Most people are terrified of disability. They are scared of pain and limitations, of course. They are scared of other people’s unfamiliar differences. But they’re also scared for their own uncertain future. Who will love me if my body shows its differences? What will become of me if I become too disabled to work? This fear is mostly about scarcity. We are out here hustling to prove our worth to capitalism so we don’t get cast out. So we don’t lose the job, opportunity, or relationship. So that you don’t wind up in Disability World with the rest of us societal rejects.
It can feel like hating your body for pain or disability or an unruly appearance is logical. People actually are targeted or praised for their body. That’s a real thing about this world. You can’t really pretend that fat people aren’t persecuted. I’ve experienced it myself. When I went from plus size to straight size during a health crisis the change in how people treated me scared me so much it was hard to leave the house for a while.
If your body keeps you out of the highest circles of status, and in our society we’re taught that status is the thing that will save us, it’s the most logical thing ever to hate your body for keeping you from safety.
The thing is, status will not save you. That is the lie they sell to keep us hustling. Status can not protect you from the eventual outcome of this human experience. There’s only one way out, and we’ll all get there.
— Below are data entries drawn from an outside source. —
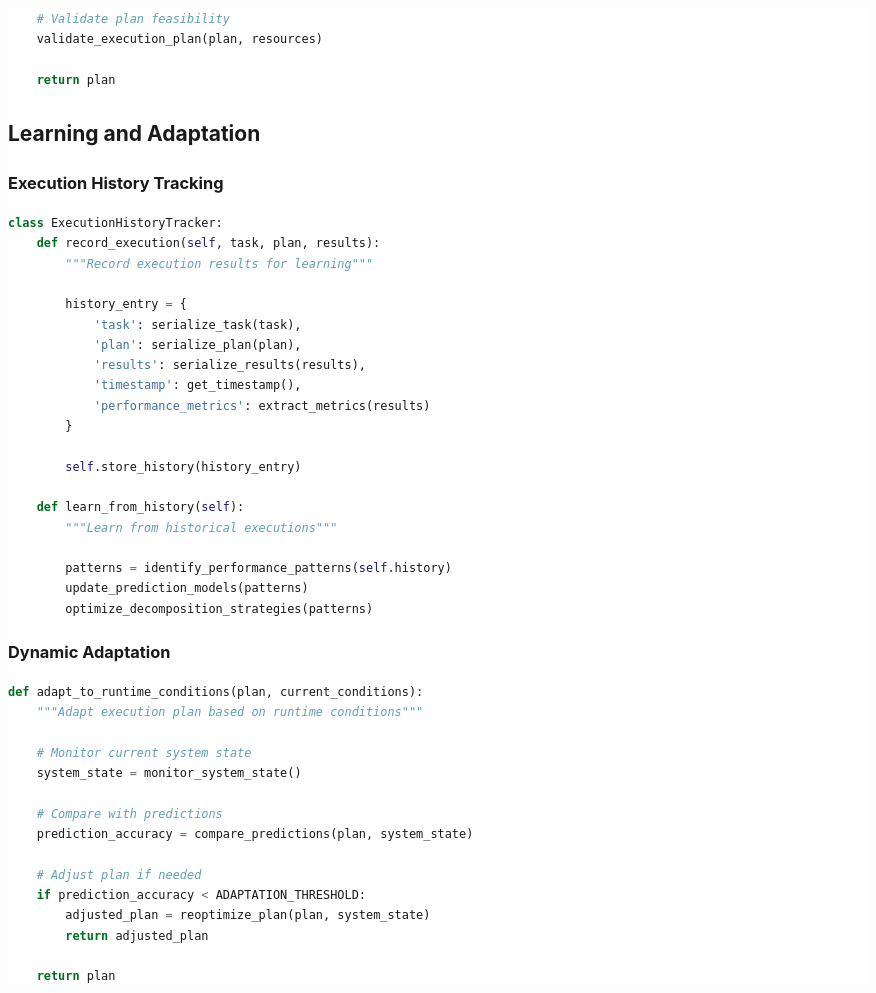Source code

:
 ```python
    # Validate plan feasibility
    validate_execution_plan(plan, resources)
    
    return plan
```

## Learning and Adaptation

### Execution History Tracking
```python
class ExecutionHistoryTracker:
    def record_execution(self, task, plan, results):
        """Record execution results for learning"""
        
        history_entry = {
            'task': serialize_task(task),
            'plan': serialize_plan(plan),
            'results': serialize_results(results),
            'timestamp': get_timestamp(),
            'performance_metrics': extract_metrics(results)
        }
        
        self.store_history(history_entry)
    
    def learn_from_history(self):
        """Learn from historical executions"""
        
        patterns = identify_performance_patterns(self.history)
        update_prediction_models(patterns)
        optimize_decomposition_strategies(patterns)
```

### Dynamic Adaptation
```python
def adapt_to_runtime_conditions(plan, current_conditions):
    """Adapt execution plan based on runtime conditions"""
    
    # Monitor current system state
    system_state = monitor_system_state()
    
    # Compare with predictions
    prediction_accuracy = compare_predictions(plan, system_state)
    
    # Adjust plan if needed
    if prediction_accuracy < ADAPTATION_THRESHOLD:
        adjusted_plan = reoptimize_plan(plan, system_state)
        return adjusted_plan
    
    return plan
```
Status is not the same as safety – high status people still experience natural disasters, car accidents, violence, illness and death. Status is not the same as love – many many high status people do not know any warmth at all while many many low status people are enjoying beautiful relationships no matter how their body functions.You can learn to hate your body less if you learn that status as a goal guarantees you nothing. Safety, love, security, those are goals worth having. Status can certainly make parts of that easier to get, but none of it requires status to achieve.
If you believe, even subconsciously, that fat people aren’t worthy of love, you will hate any sign of fat on your body. If you believe that disabled people are burdens, you will hate yourself for every need or limitation you have. If you believe that genetics are a personal responsibility then you are setting yourself up to deal with all of your own hardships alone.
The reality of living in a body is that we will know pain, we will know disease, we will know limitations. It is part of the deal. All the declarations of self love in the world will not undo that, and ignoring reality is never going to bring healing.